## INFORMATION GIVEN:

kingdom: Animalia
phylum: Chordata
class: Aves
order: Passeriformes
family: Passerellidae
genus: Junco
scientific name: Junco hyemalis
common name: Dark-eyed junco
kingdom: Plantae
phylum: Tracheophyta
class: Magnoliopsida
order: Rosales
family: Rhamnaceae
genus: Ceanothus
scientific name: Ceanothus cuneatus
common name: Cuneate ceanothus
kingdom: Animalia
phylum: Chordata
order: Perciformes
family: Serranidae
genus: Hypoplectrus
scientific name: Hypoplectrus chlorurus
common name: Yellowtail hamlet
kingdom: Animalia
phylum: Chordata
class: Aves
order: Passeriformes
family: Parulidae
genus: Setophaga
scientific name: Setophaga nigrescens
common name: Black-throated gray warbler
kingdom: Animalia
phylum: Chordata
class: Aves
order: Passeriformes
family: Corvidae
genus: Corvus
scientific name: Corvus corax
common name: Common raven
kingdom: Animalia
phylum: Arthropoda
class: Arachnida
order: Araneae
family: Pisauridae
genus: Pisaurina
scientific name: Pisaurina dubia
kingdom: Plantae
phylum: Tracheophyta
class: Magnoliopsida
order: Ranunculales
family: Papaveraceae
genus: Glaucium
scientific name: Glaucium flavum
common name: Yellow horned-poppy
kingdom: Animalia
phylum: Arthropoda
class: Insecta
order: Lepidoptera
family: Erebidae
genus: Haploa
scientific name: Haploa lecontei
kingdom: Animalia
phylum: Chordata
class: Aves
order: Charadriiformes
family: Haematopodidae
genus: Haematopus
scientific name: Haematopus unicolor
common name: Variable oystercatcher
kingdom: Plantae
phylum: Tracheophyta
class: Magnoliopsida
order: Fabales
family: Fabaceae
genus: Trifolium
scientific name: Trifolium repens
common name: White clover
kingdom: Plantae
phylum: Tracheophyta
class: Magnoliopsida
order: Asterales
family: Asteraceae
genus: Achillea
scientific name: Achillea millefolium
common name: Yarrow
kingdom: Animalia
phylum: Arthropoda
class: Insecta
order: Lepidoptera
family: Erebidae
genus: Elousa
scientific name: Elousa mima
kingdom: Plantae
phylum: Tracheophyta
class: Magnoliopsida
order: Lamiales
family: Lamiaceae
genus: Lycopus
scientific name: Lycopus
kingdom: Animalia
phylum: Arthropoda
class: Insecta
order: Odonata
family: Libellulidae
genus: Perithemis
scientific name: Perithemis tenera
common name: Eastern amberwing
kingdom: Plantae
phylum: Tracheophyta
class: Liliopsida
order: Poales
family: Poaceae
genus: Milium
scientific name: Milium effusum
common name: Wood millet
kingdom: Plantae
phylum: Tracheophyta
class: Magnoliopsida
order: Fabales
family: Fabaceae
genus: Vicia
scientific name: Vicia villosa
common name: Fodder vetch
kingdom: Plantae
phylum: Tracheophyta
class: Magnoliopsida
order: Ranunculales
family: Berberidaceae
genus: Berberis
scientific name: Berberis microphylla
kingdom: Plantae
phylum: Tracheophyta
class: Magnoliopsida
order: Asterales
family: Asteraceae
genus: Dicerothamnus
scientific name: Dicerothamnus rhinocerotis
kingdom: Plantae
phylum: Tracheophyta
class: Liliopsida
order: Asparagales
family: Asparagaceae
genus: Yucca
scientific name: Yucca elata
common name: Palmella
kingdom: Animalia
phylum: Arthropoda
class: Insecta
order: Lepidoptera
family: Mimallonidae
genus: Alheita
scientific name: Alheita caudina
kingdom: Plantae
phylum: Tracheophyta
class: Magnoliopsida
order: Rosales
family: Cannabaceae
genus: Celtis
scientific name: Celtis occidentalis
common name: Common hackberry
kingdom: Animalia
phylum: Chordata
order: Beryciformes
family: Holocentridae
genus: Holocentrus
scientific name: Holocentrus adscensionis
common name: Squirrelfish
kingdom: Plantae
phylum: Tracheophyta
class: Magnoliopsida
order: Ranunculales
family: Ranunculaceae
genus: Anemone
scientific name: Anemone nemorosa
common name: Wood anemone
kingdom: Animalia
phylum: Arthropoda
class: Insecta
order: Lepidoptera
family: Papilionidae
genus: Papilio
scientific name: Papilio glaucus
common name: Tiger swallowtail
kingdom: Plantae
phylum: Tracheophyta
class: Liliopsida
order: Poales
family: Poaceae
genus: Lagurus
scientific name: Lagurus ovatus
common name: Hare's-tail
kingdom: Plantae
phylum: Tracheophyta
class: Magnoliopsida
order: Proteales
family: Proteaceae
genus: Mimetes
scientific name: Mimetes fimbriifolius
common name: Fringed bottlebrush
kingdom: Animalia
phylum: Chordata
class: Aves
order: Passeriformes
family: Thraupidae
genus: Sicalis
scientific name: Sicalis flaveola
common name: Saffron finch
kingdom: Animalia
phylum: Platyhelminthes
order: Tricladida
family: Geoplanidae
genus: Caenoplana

## TASK BRIEF:
Write out every line above verbatim, preserving their order and formatting.

## CORRECT ANSWER:
kingdom: Animalia
phylum: Chordata
class: Aves
order: Passeriformes
family: Passerellidae
genus: Junco
scientific name: Junco hyemalis
common name: Dark-eyed junco
kingdom: Plantae
phylum: Tracheophyta
class: Magnoliopsida
order: Rosales
family: Rhamnaceae
genus: Ceanothus
scientific name: Ceanothus cuneatus
common name: Cuneate ceanothus
kingdom: Animalia
phylum: Chordata
order: Perciformes
family: Serranidae
genus: Hypoplectrus
scientific name: Hypoplectrus chlorurus
common name: Yellowtail hamlet
kingdom: Animalia
phylum: Chordata
class: Aves
order: Passeriformes
family: Parulidae
genus: Setophaga
scientific name: Setophaga nigrescens
common name: Black-throated gray warbler
kingdom: Animalia
phylum: Chordata
class: Aves
order: Passeriformes
family: Corvidae
genus: Corvus
scientific name: Corvus corax
common name: Common raven
kingdom: Animalia
phylum: Arthropoda
class: Arachnida
order: Araneae
family: Pisauridae
genus: Pisaurina
scientific name: Pisaurina dubia
kingdom: Plantae
phylum: Tracheophyta
class: Magnoliopsida
order: Ranunculales
family: Papaveraceae
genus: Glaucium
scientific name: Glaucium flavum
common name: Yellow horned-poppy
kingdom: Animalia
phylum: Arthropoda
class: Insecta
order: Lepidoptera
family: Erebidae
genus: Haploa
scientific name: Haploa lecontei
kingdom: Animalia
phylum: Chordata
class: Aves
order: Charadriiformes
family: Haematopodidae
genus: Haematopus
scientific name: Haematopus unicolor
common name: Variable oystercatcher
kingdom: Plantae
phylum: Tracheophyta
class: Magnoliopsida
order: Fabales
family: Fabaceae
genus: Trifolium
scientific name: Trifolium repens
common name: White clover
kingdom: Plantae
phylum: Tracheophyta
class: Magnoliopsida
order: Asterales
family: Asteraceae
genus: Achillea
scientific name: Achillea millefolium
common name: Yarrow
kingdom: Animalia
phylum: Arthropoda
class: Insecta
order: Lepidoptera
family: Erebidae
genus: Elousa
scientific name: Elousa mima
kingdom: Plantae
phylum: Tracheophyta
class: Magnoliopsida
order: Lamiales
family: Lamiaceae
genus: Lycopus
scientific name: Lycopus
kingdom: Animalia
phylum: Arthropoda
class: Insecta
order: Odonata
family: Libellulidae
genus: Perithemis
scientific name: Perithemis tenera
common name: Eastern amberwing
kingdom: Plantae
phylum: Tracheophyta
class: Liliopsida
order: Poales
family: Poaceae
genus: Milium
scientific name: Milium effusum
common name: Wood millet
kingdom: Plantae
phylum: Tracheophyta
class: Magnoliopsida
order: Fabales
family: Fabaceae
genus: Vicia
scientific name: Vicia villosa
common name: Fodder vetch
kingdom: Plantae
phylum: Tracheophyta
class: Magnoliopsida
order: Ranunculales
family: Berberidaceae
genus: Berberis
scientific name: Berberis microphylla
kingdom: Plantae
phylum: Tracheophyta
class: Magnoliopsida
order: Asterales
family: Asteraceae
genus: Dicerothamnus
scientific name: Dicerothamnus rhinocerotis
kingdom: Plantae
phylum: Tracheophyta
class: Liliopsida
order: Asparagales
family: Asparagaceae
genus: Yucca
scientific name: Yucca elata
common name: Palmella
kingdom: Animalia
phylum: Arthropoda
class: Insecta
order: Lepidoptera
family: Mimallonidae
genus: Alheita
scientific name: Alheita caudina
kingdom: Plantae
phylum: Tracheophyta
class: Magnoliopsida
order: Rosales
family: Cannabaceae
genus: Celtis
scientific name: Celtis occidentalis
common name: Common hackberry
kingdom: Animalia
phylum: Chordata
order: Beryciformes
family: Holocentridae
genus: Holocentrus
scientific name: Holocentrus adscensionis
common name: Squirrelfish
kingdom: Plantae
phylum: Tracheophyta
class: Magnoliopsida
order: Ranunculales
family: Ranunculaceae
genus: Anemone
scientific name: Anemone nemorosa
common name: Wood anemone
kingdom: Animalia
phylum: Arthropoda
class: Insecta
order: Lepidoptera
family: Papilionidae
genus: Papilio
scientific name: Papilio glaucus
common name: Tiger swallowtail
kingdom: Plantae
phylum: Tracheophyta
class: Liliopsida
order: Poales
family: Poaceae
genus: Lagurus
scientific name: Lagurus ovatus
common name: Hare's-tail
kingdom: Plantae
phylum: Tracheophyta
class: Magnoliopsida
order: Proteales
family: Proteaceae
genus: Mimetes
scientific name: Mimetes fimbriifolius
common name: Fringed bottlebrush
kingdom: Animalia
phylum: Chordata
class: Aves
order: Passeriformes
family: Thraupidae
genus: Sicalis
scientific name: Sicalis flaveola
common name: Saffron finch
kingdom: Animalia
phylum: Platyhelminthes
order: Tricladida
family: Geoplanidae
genus: Caenoplana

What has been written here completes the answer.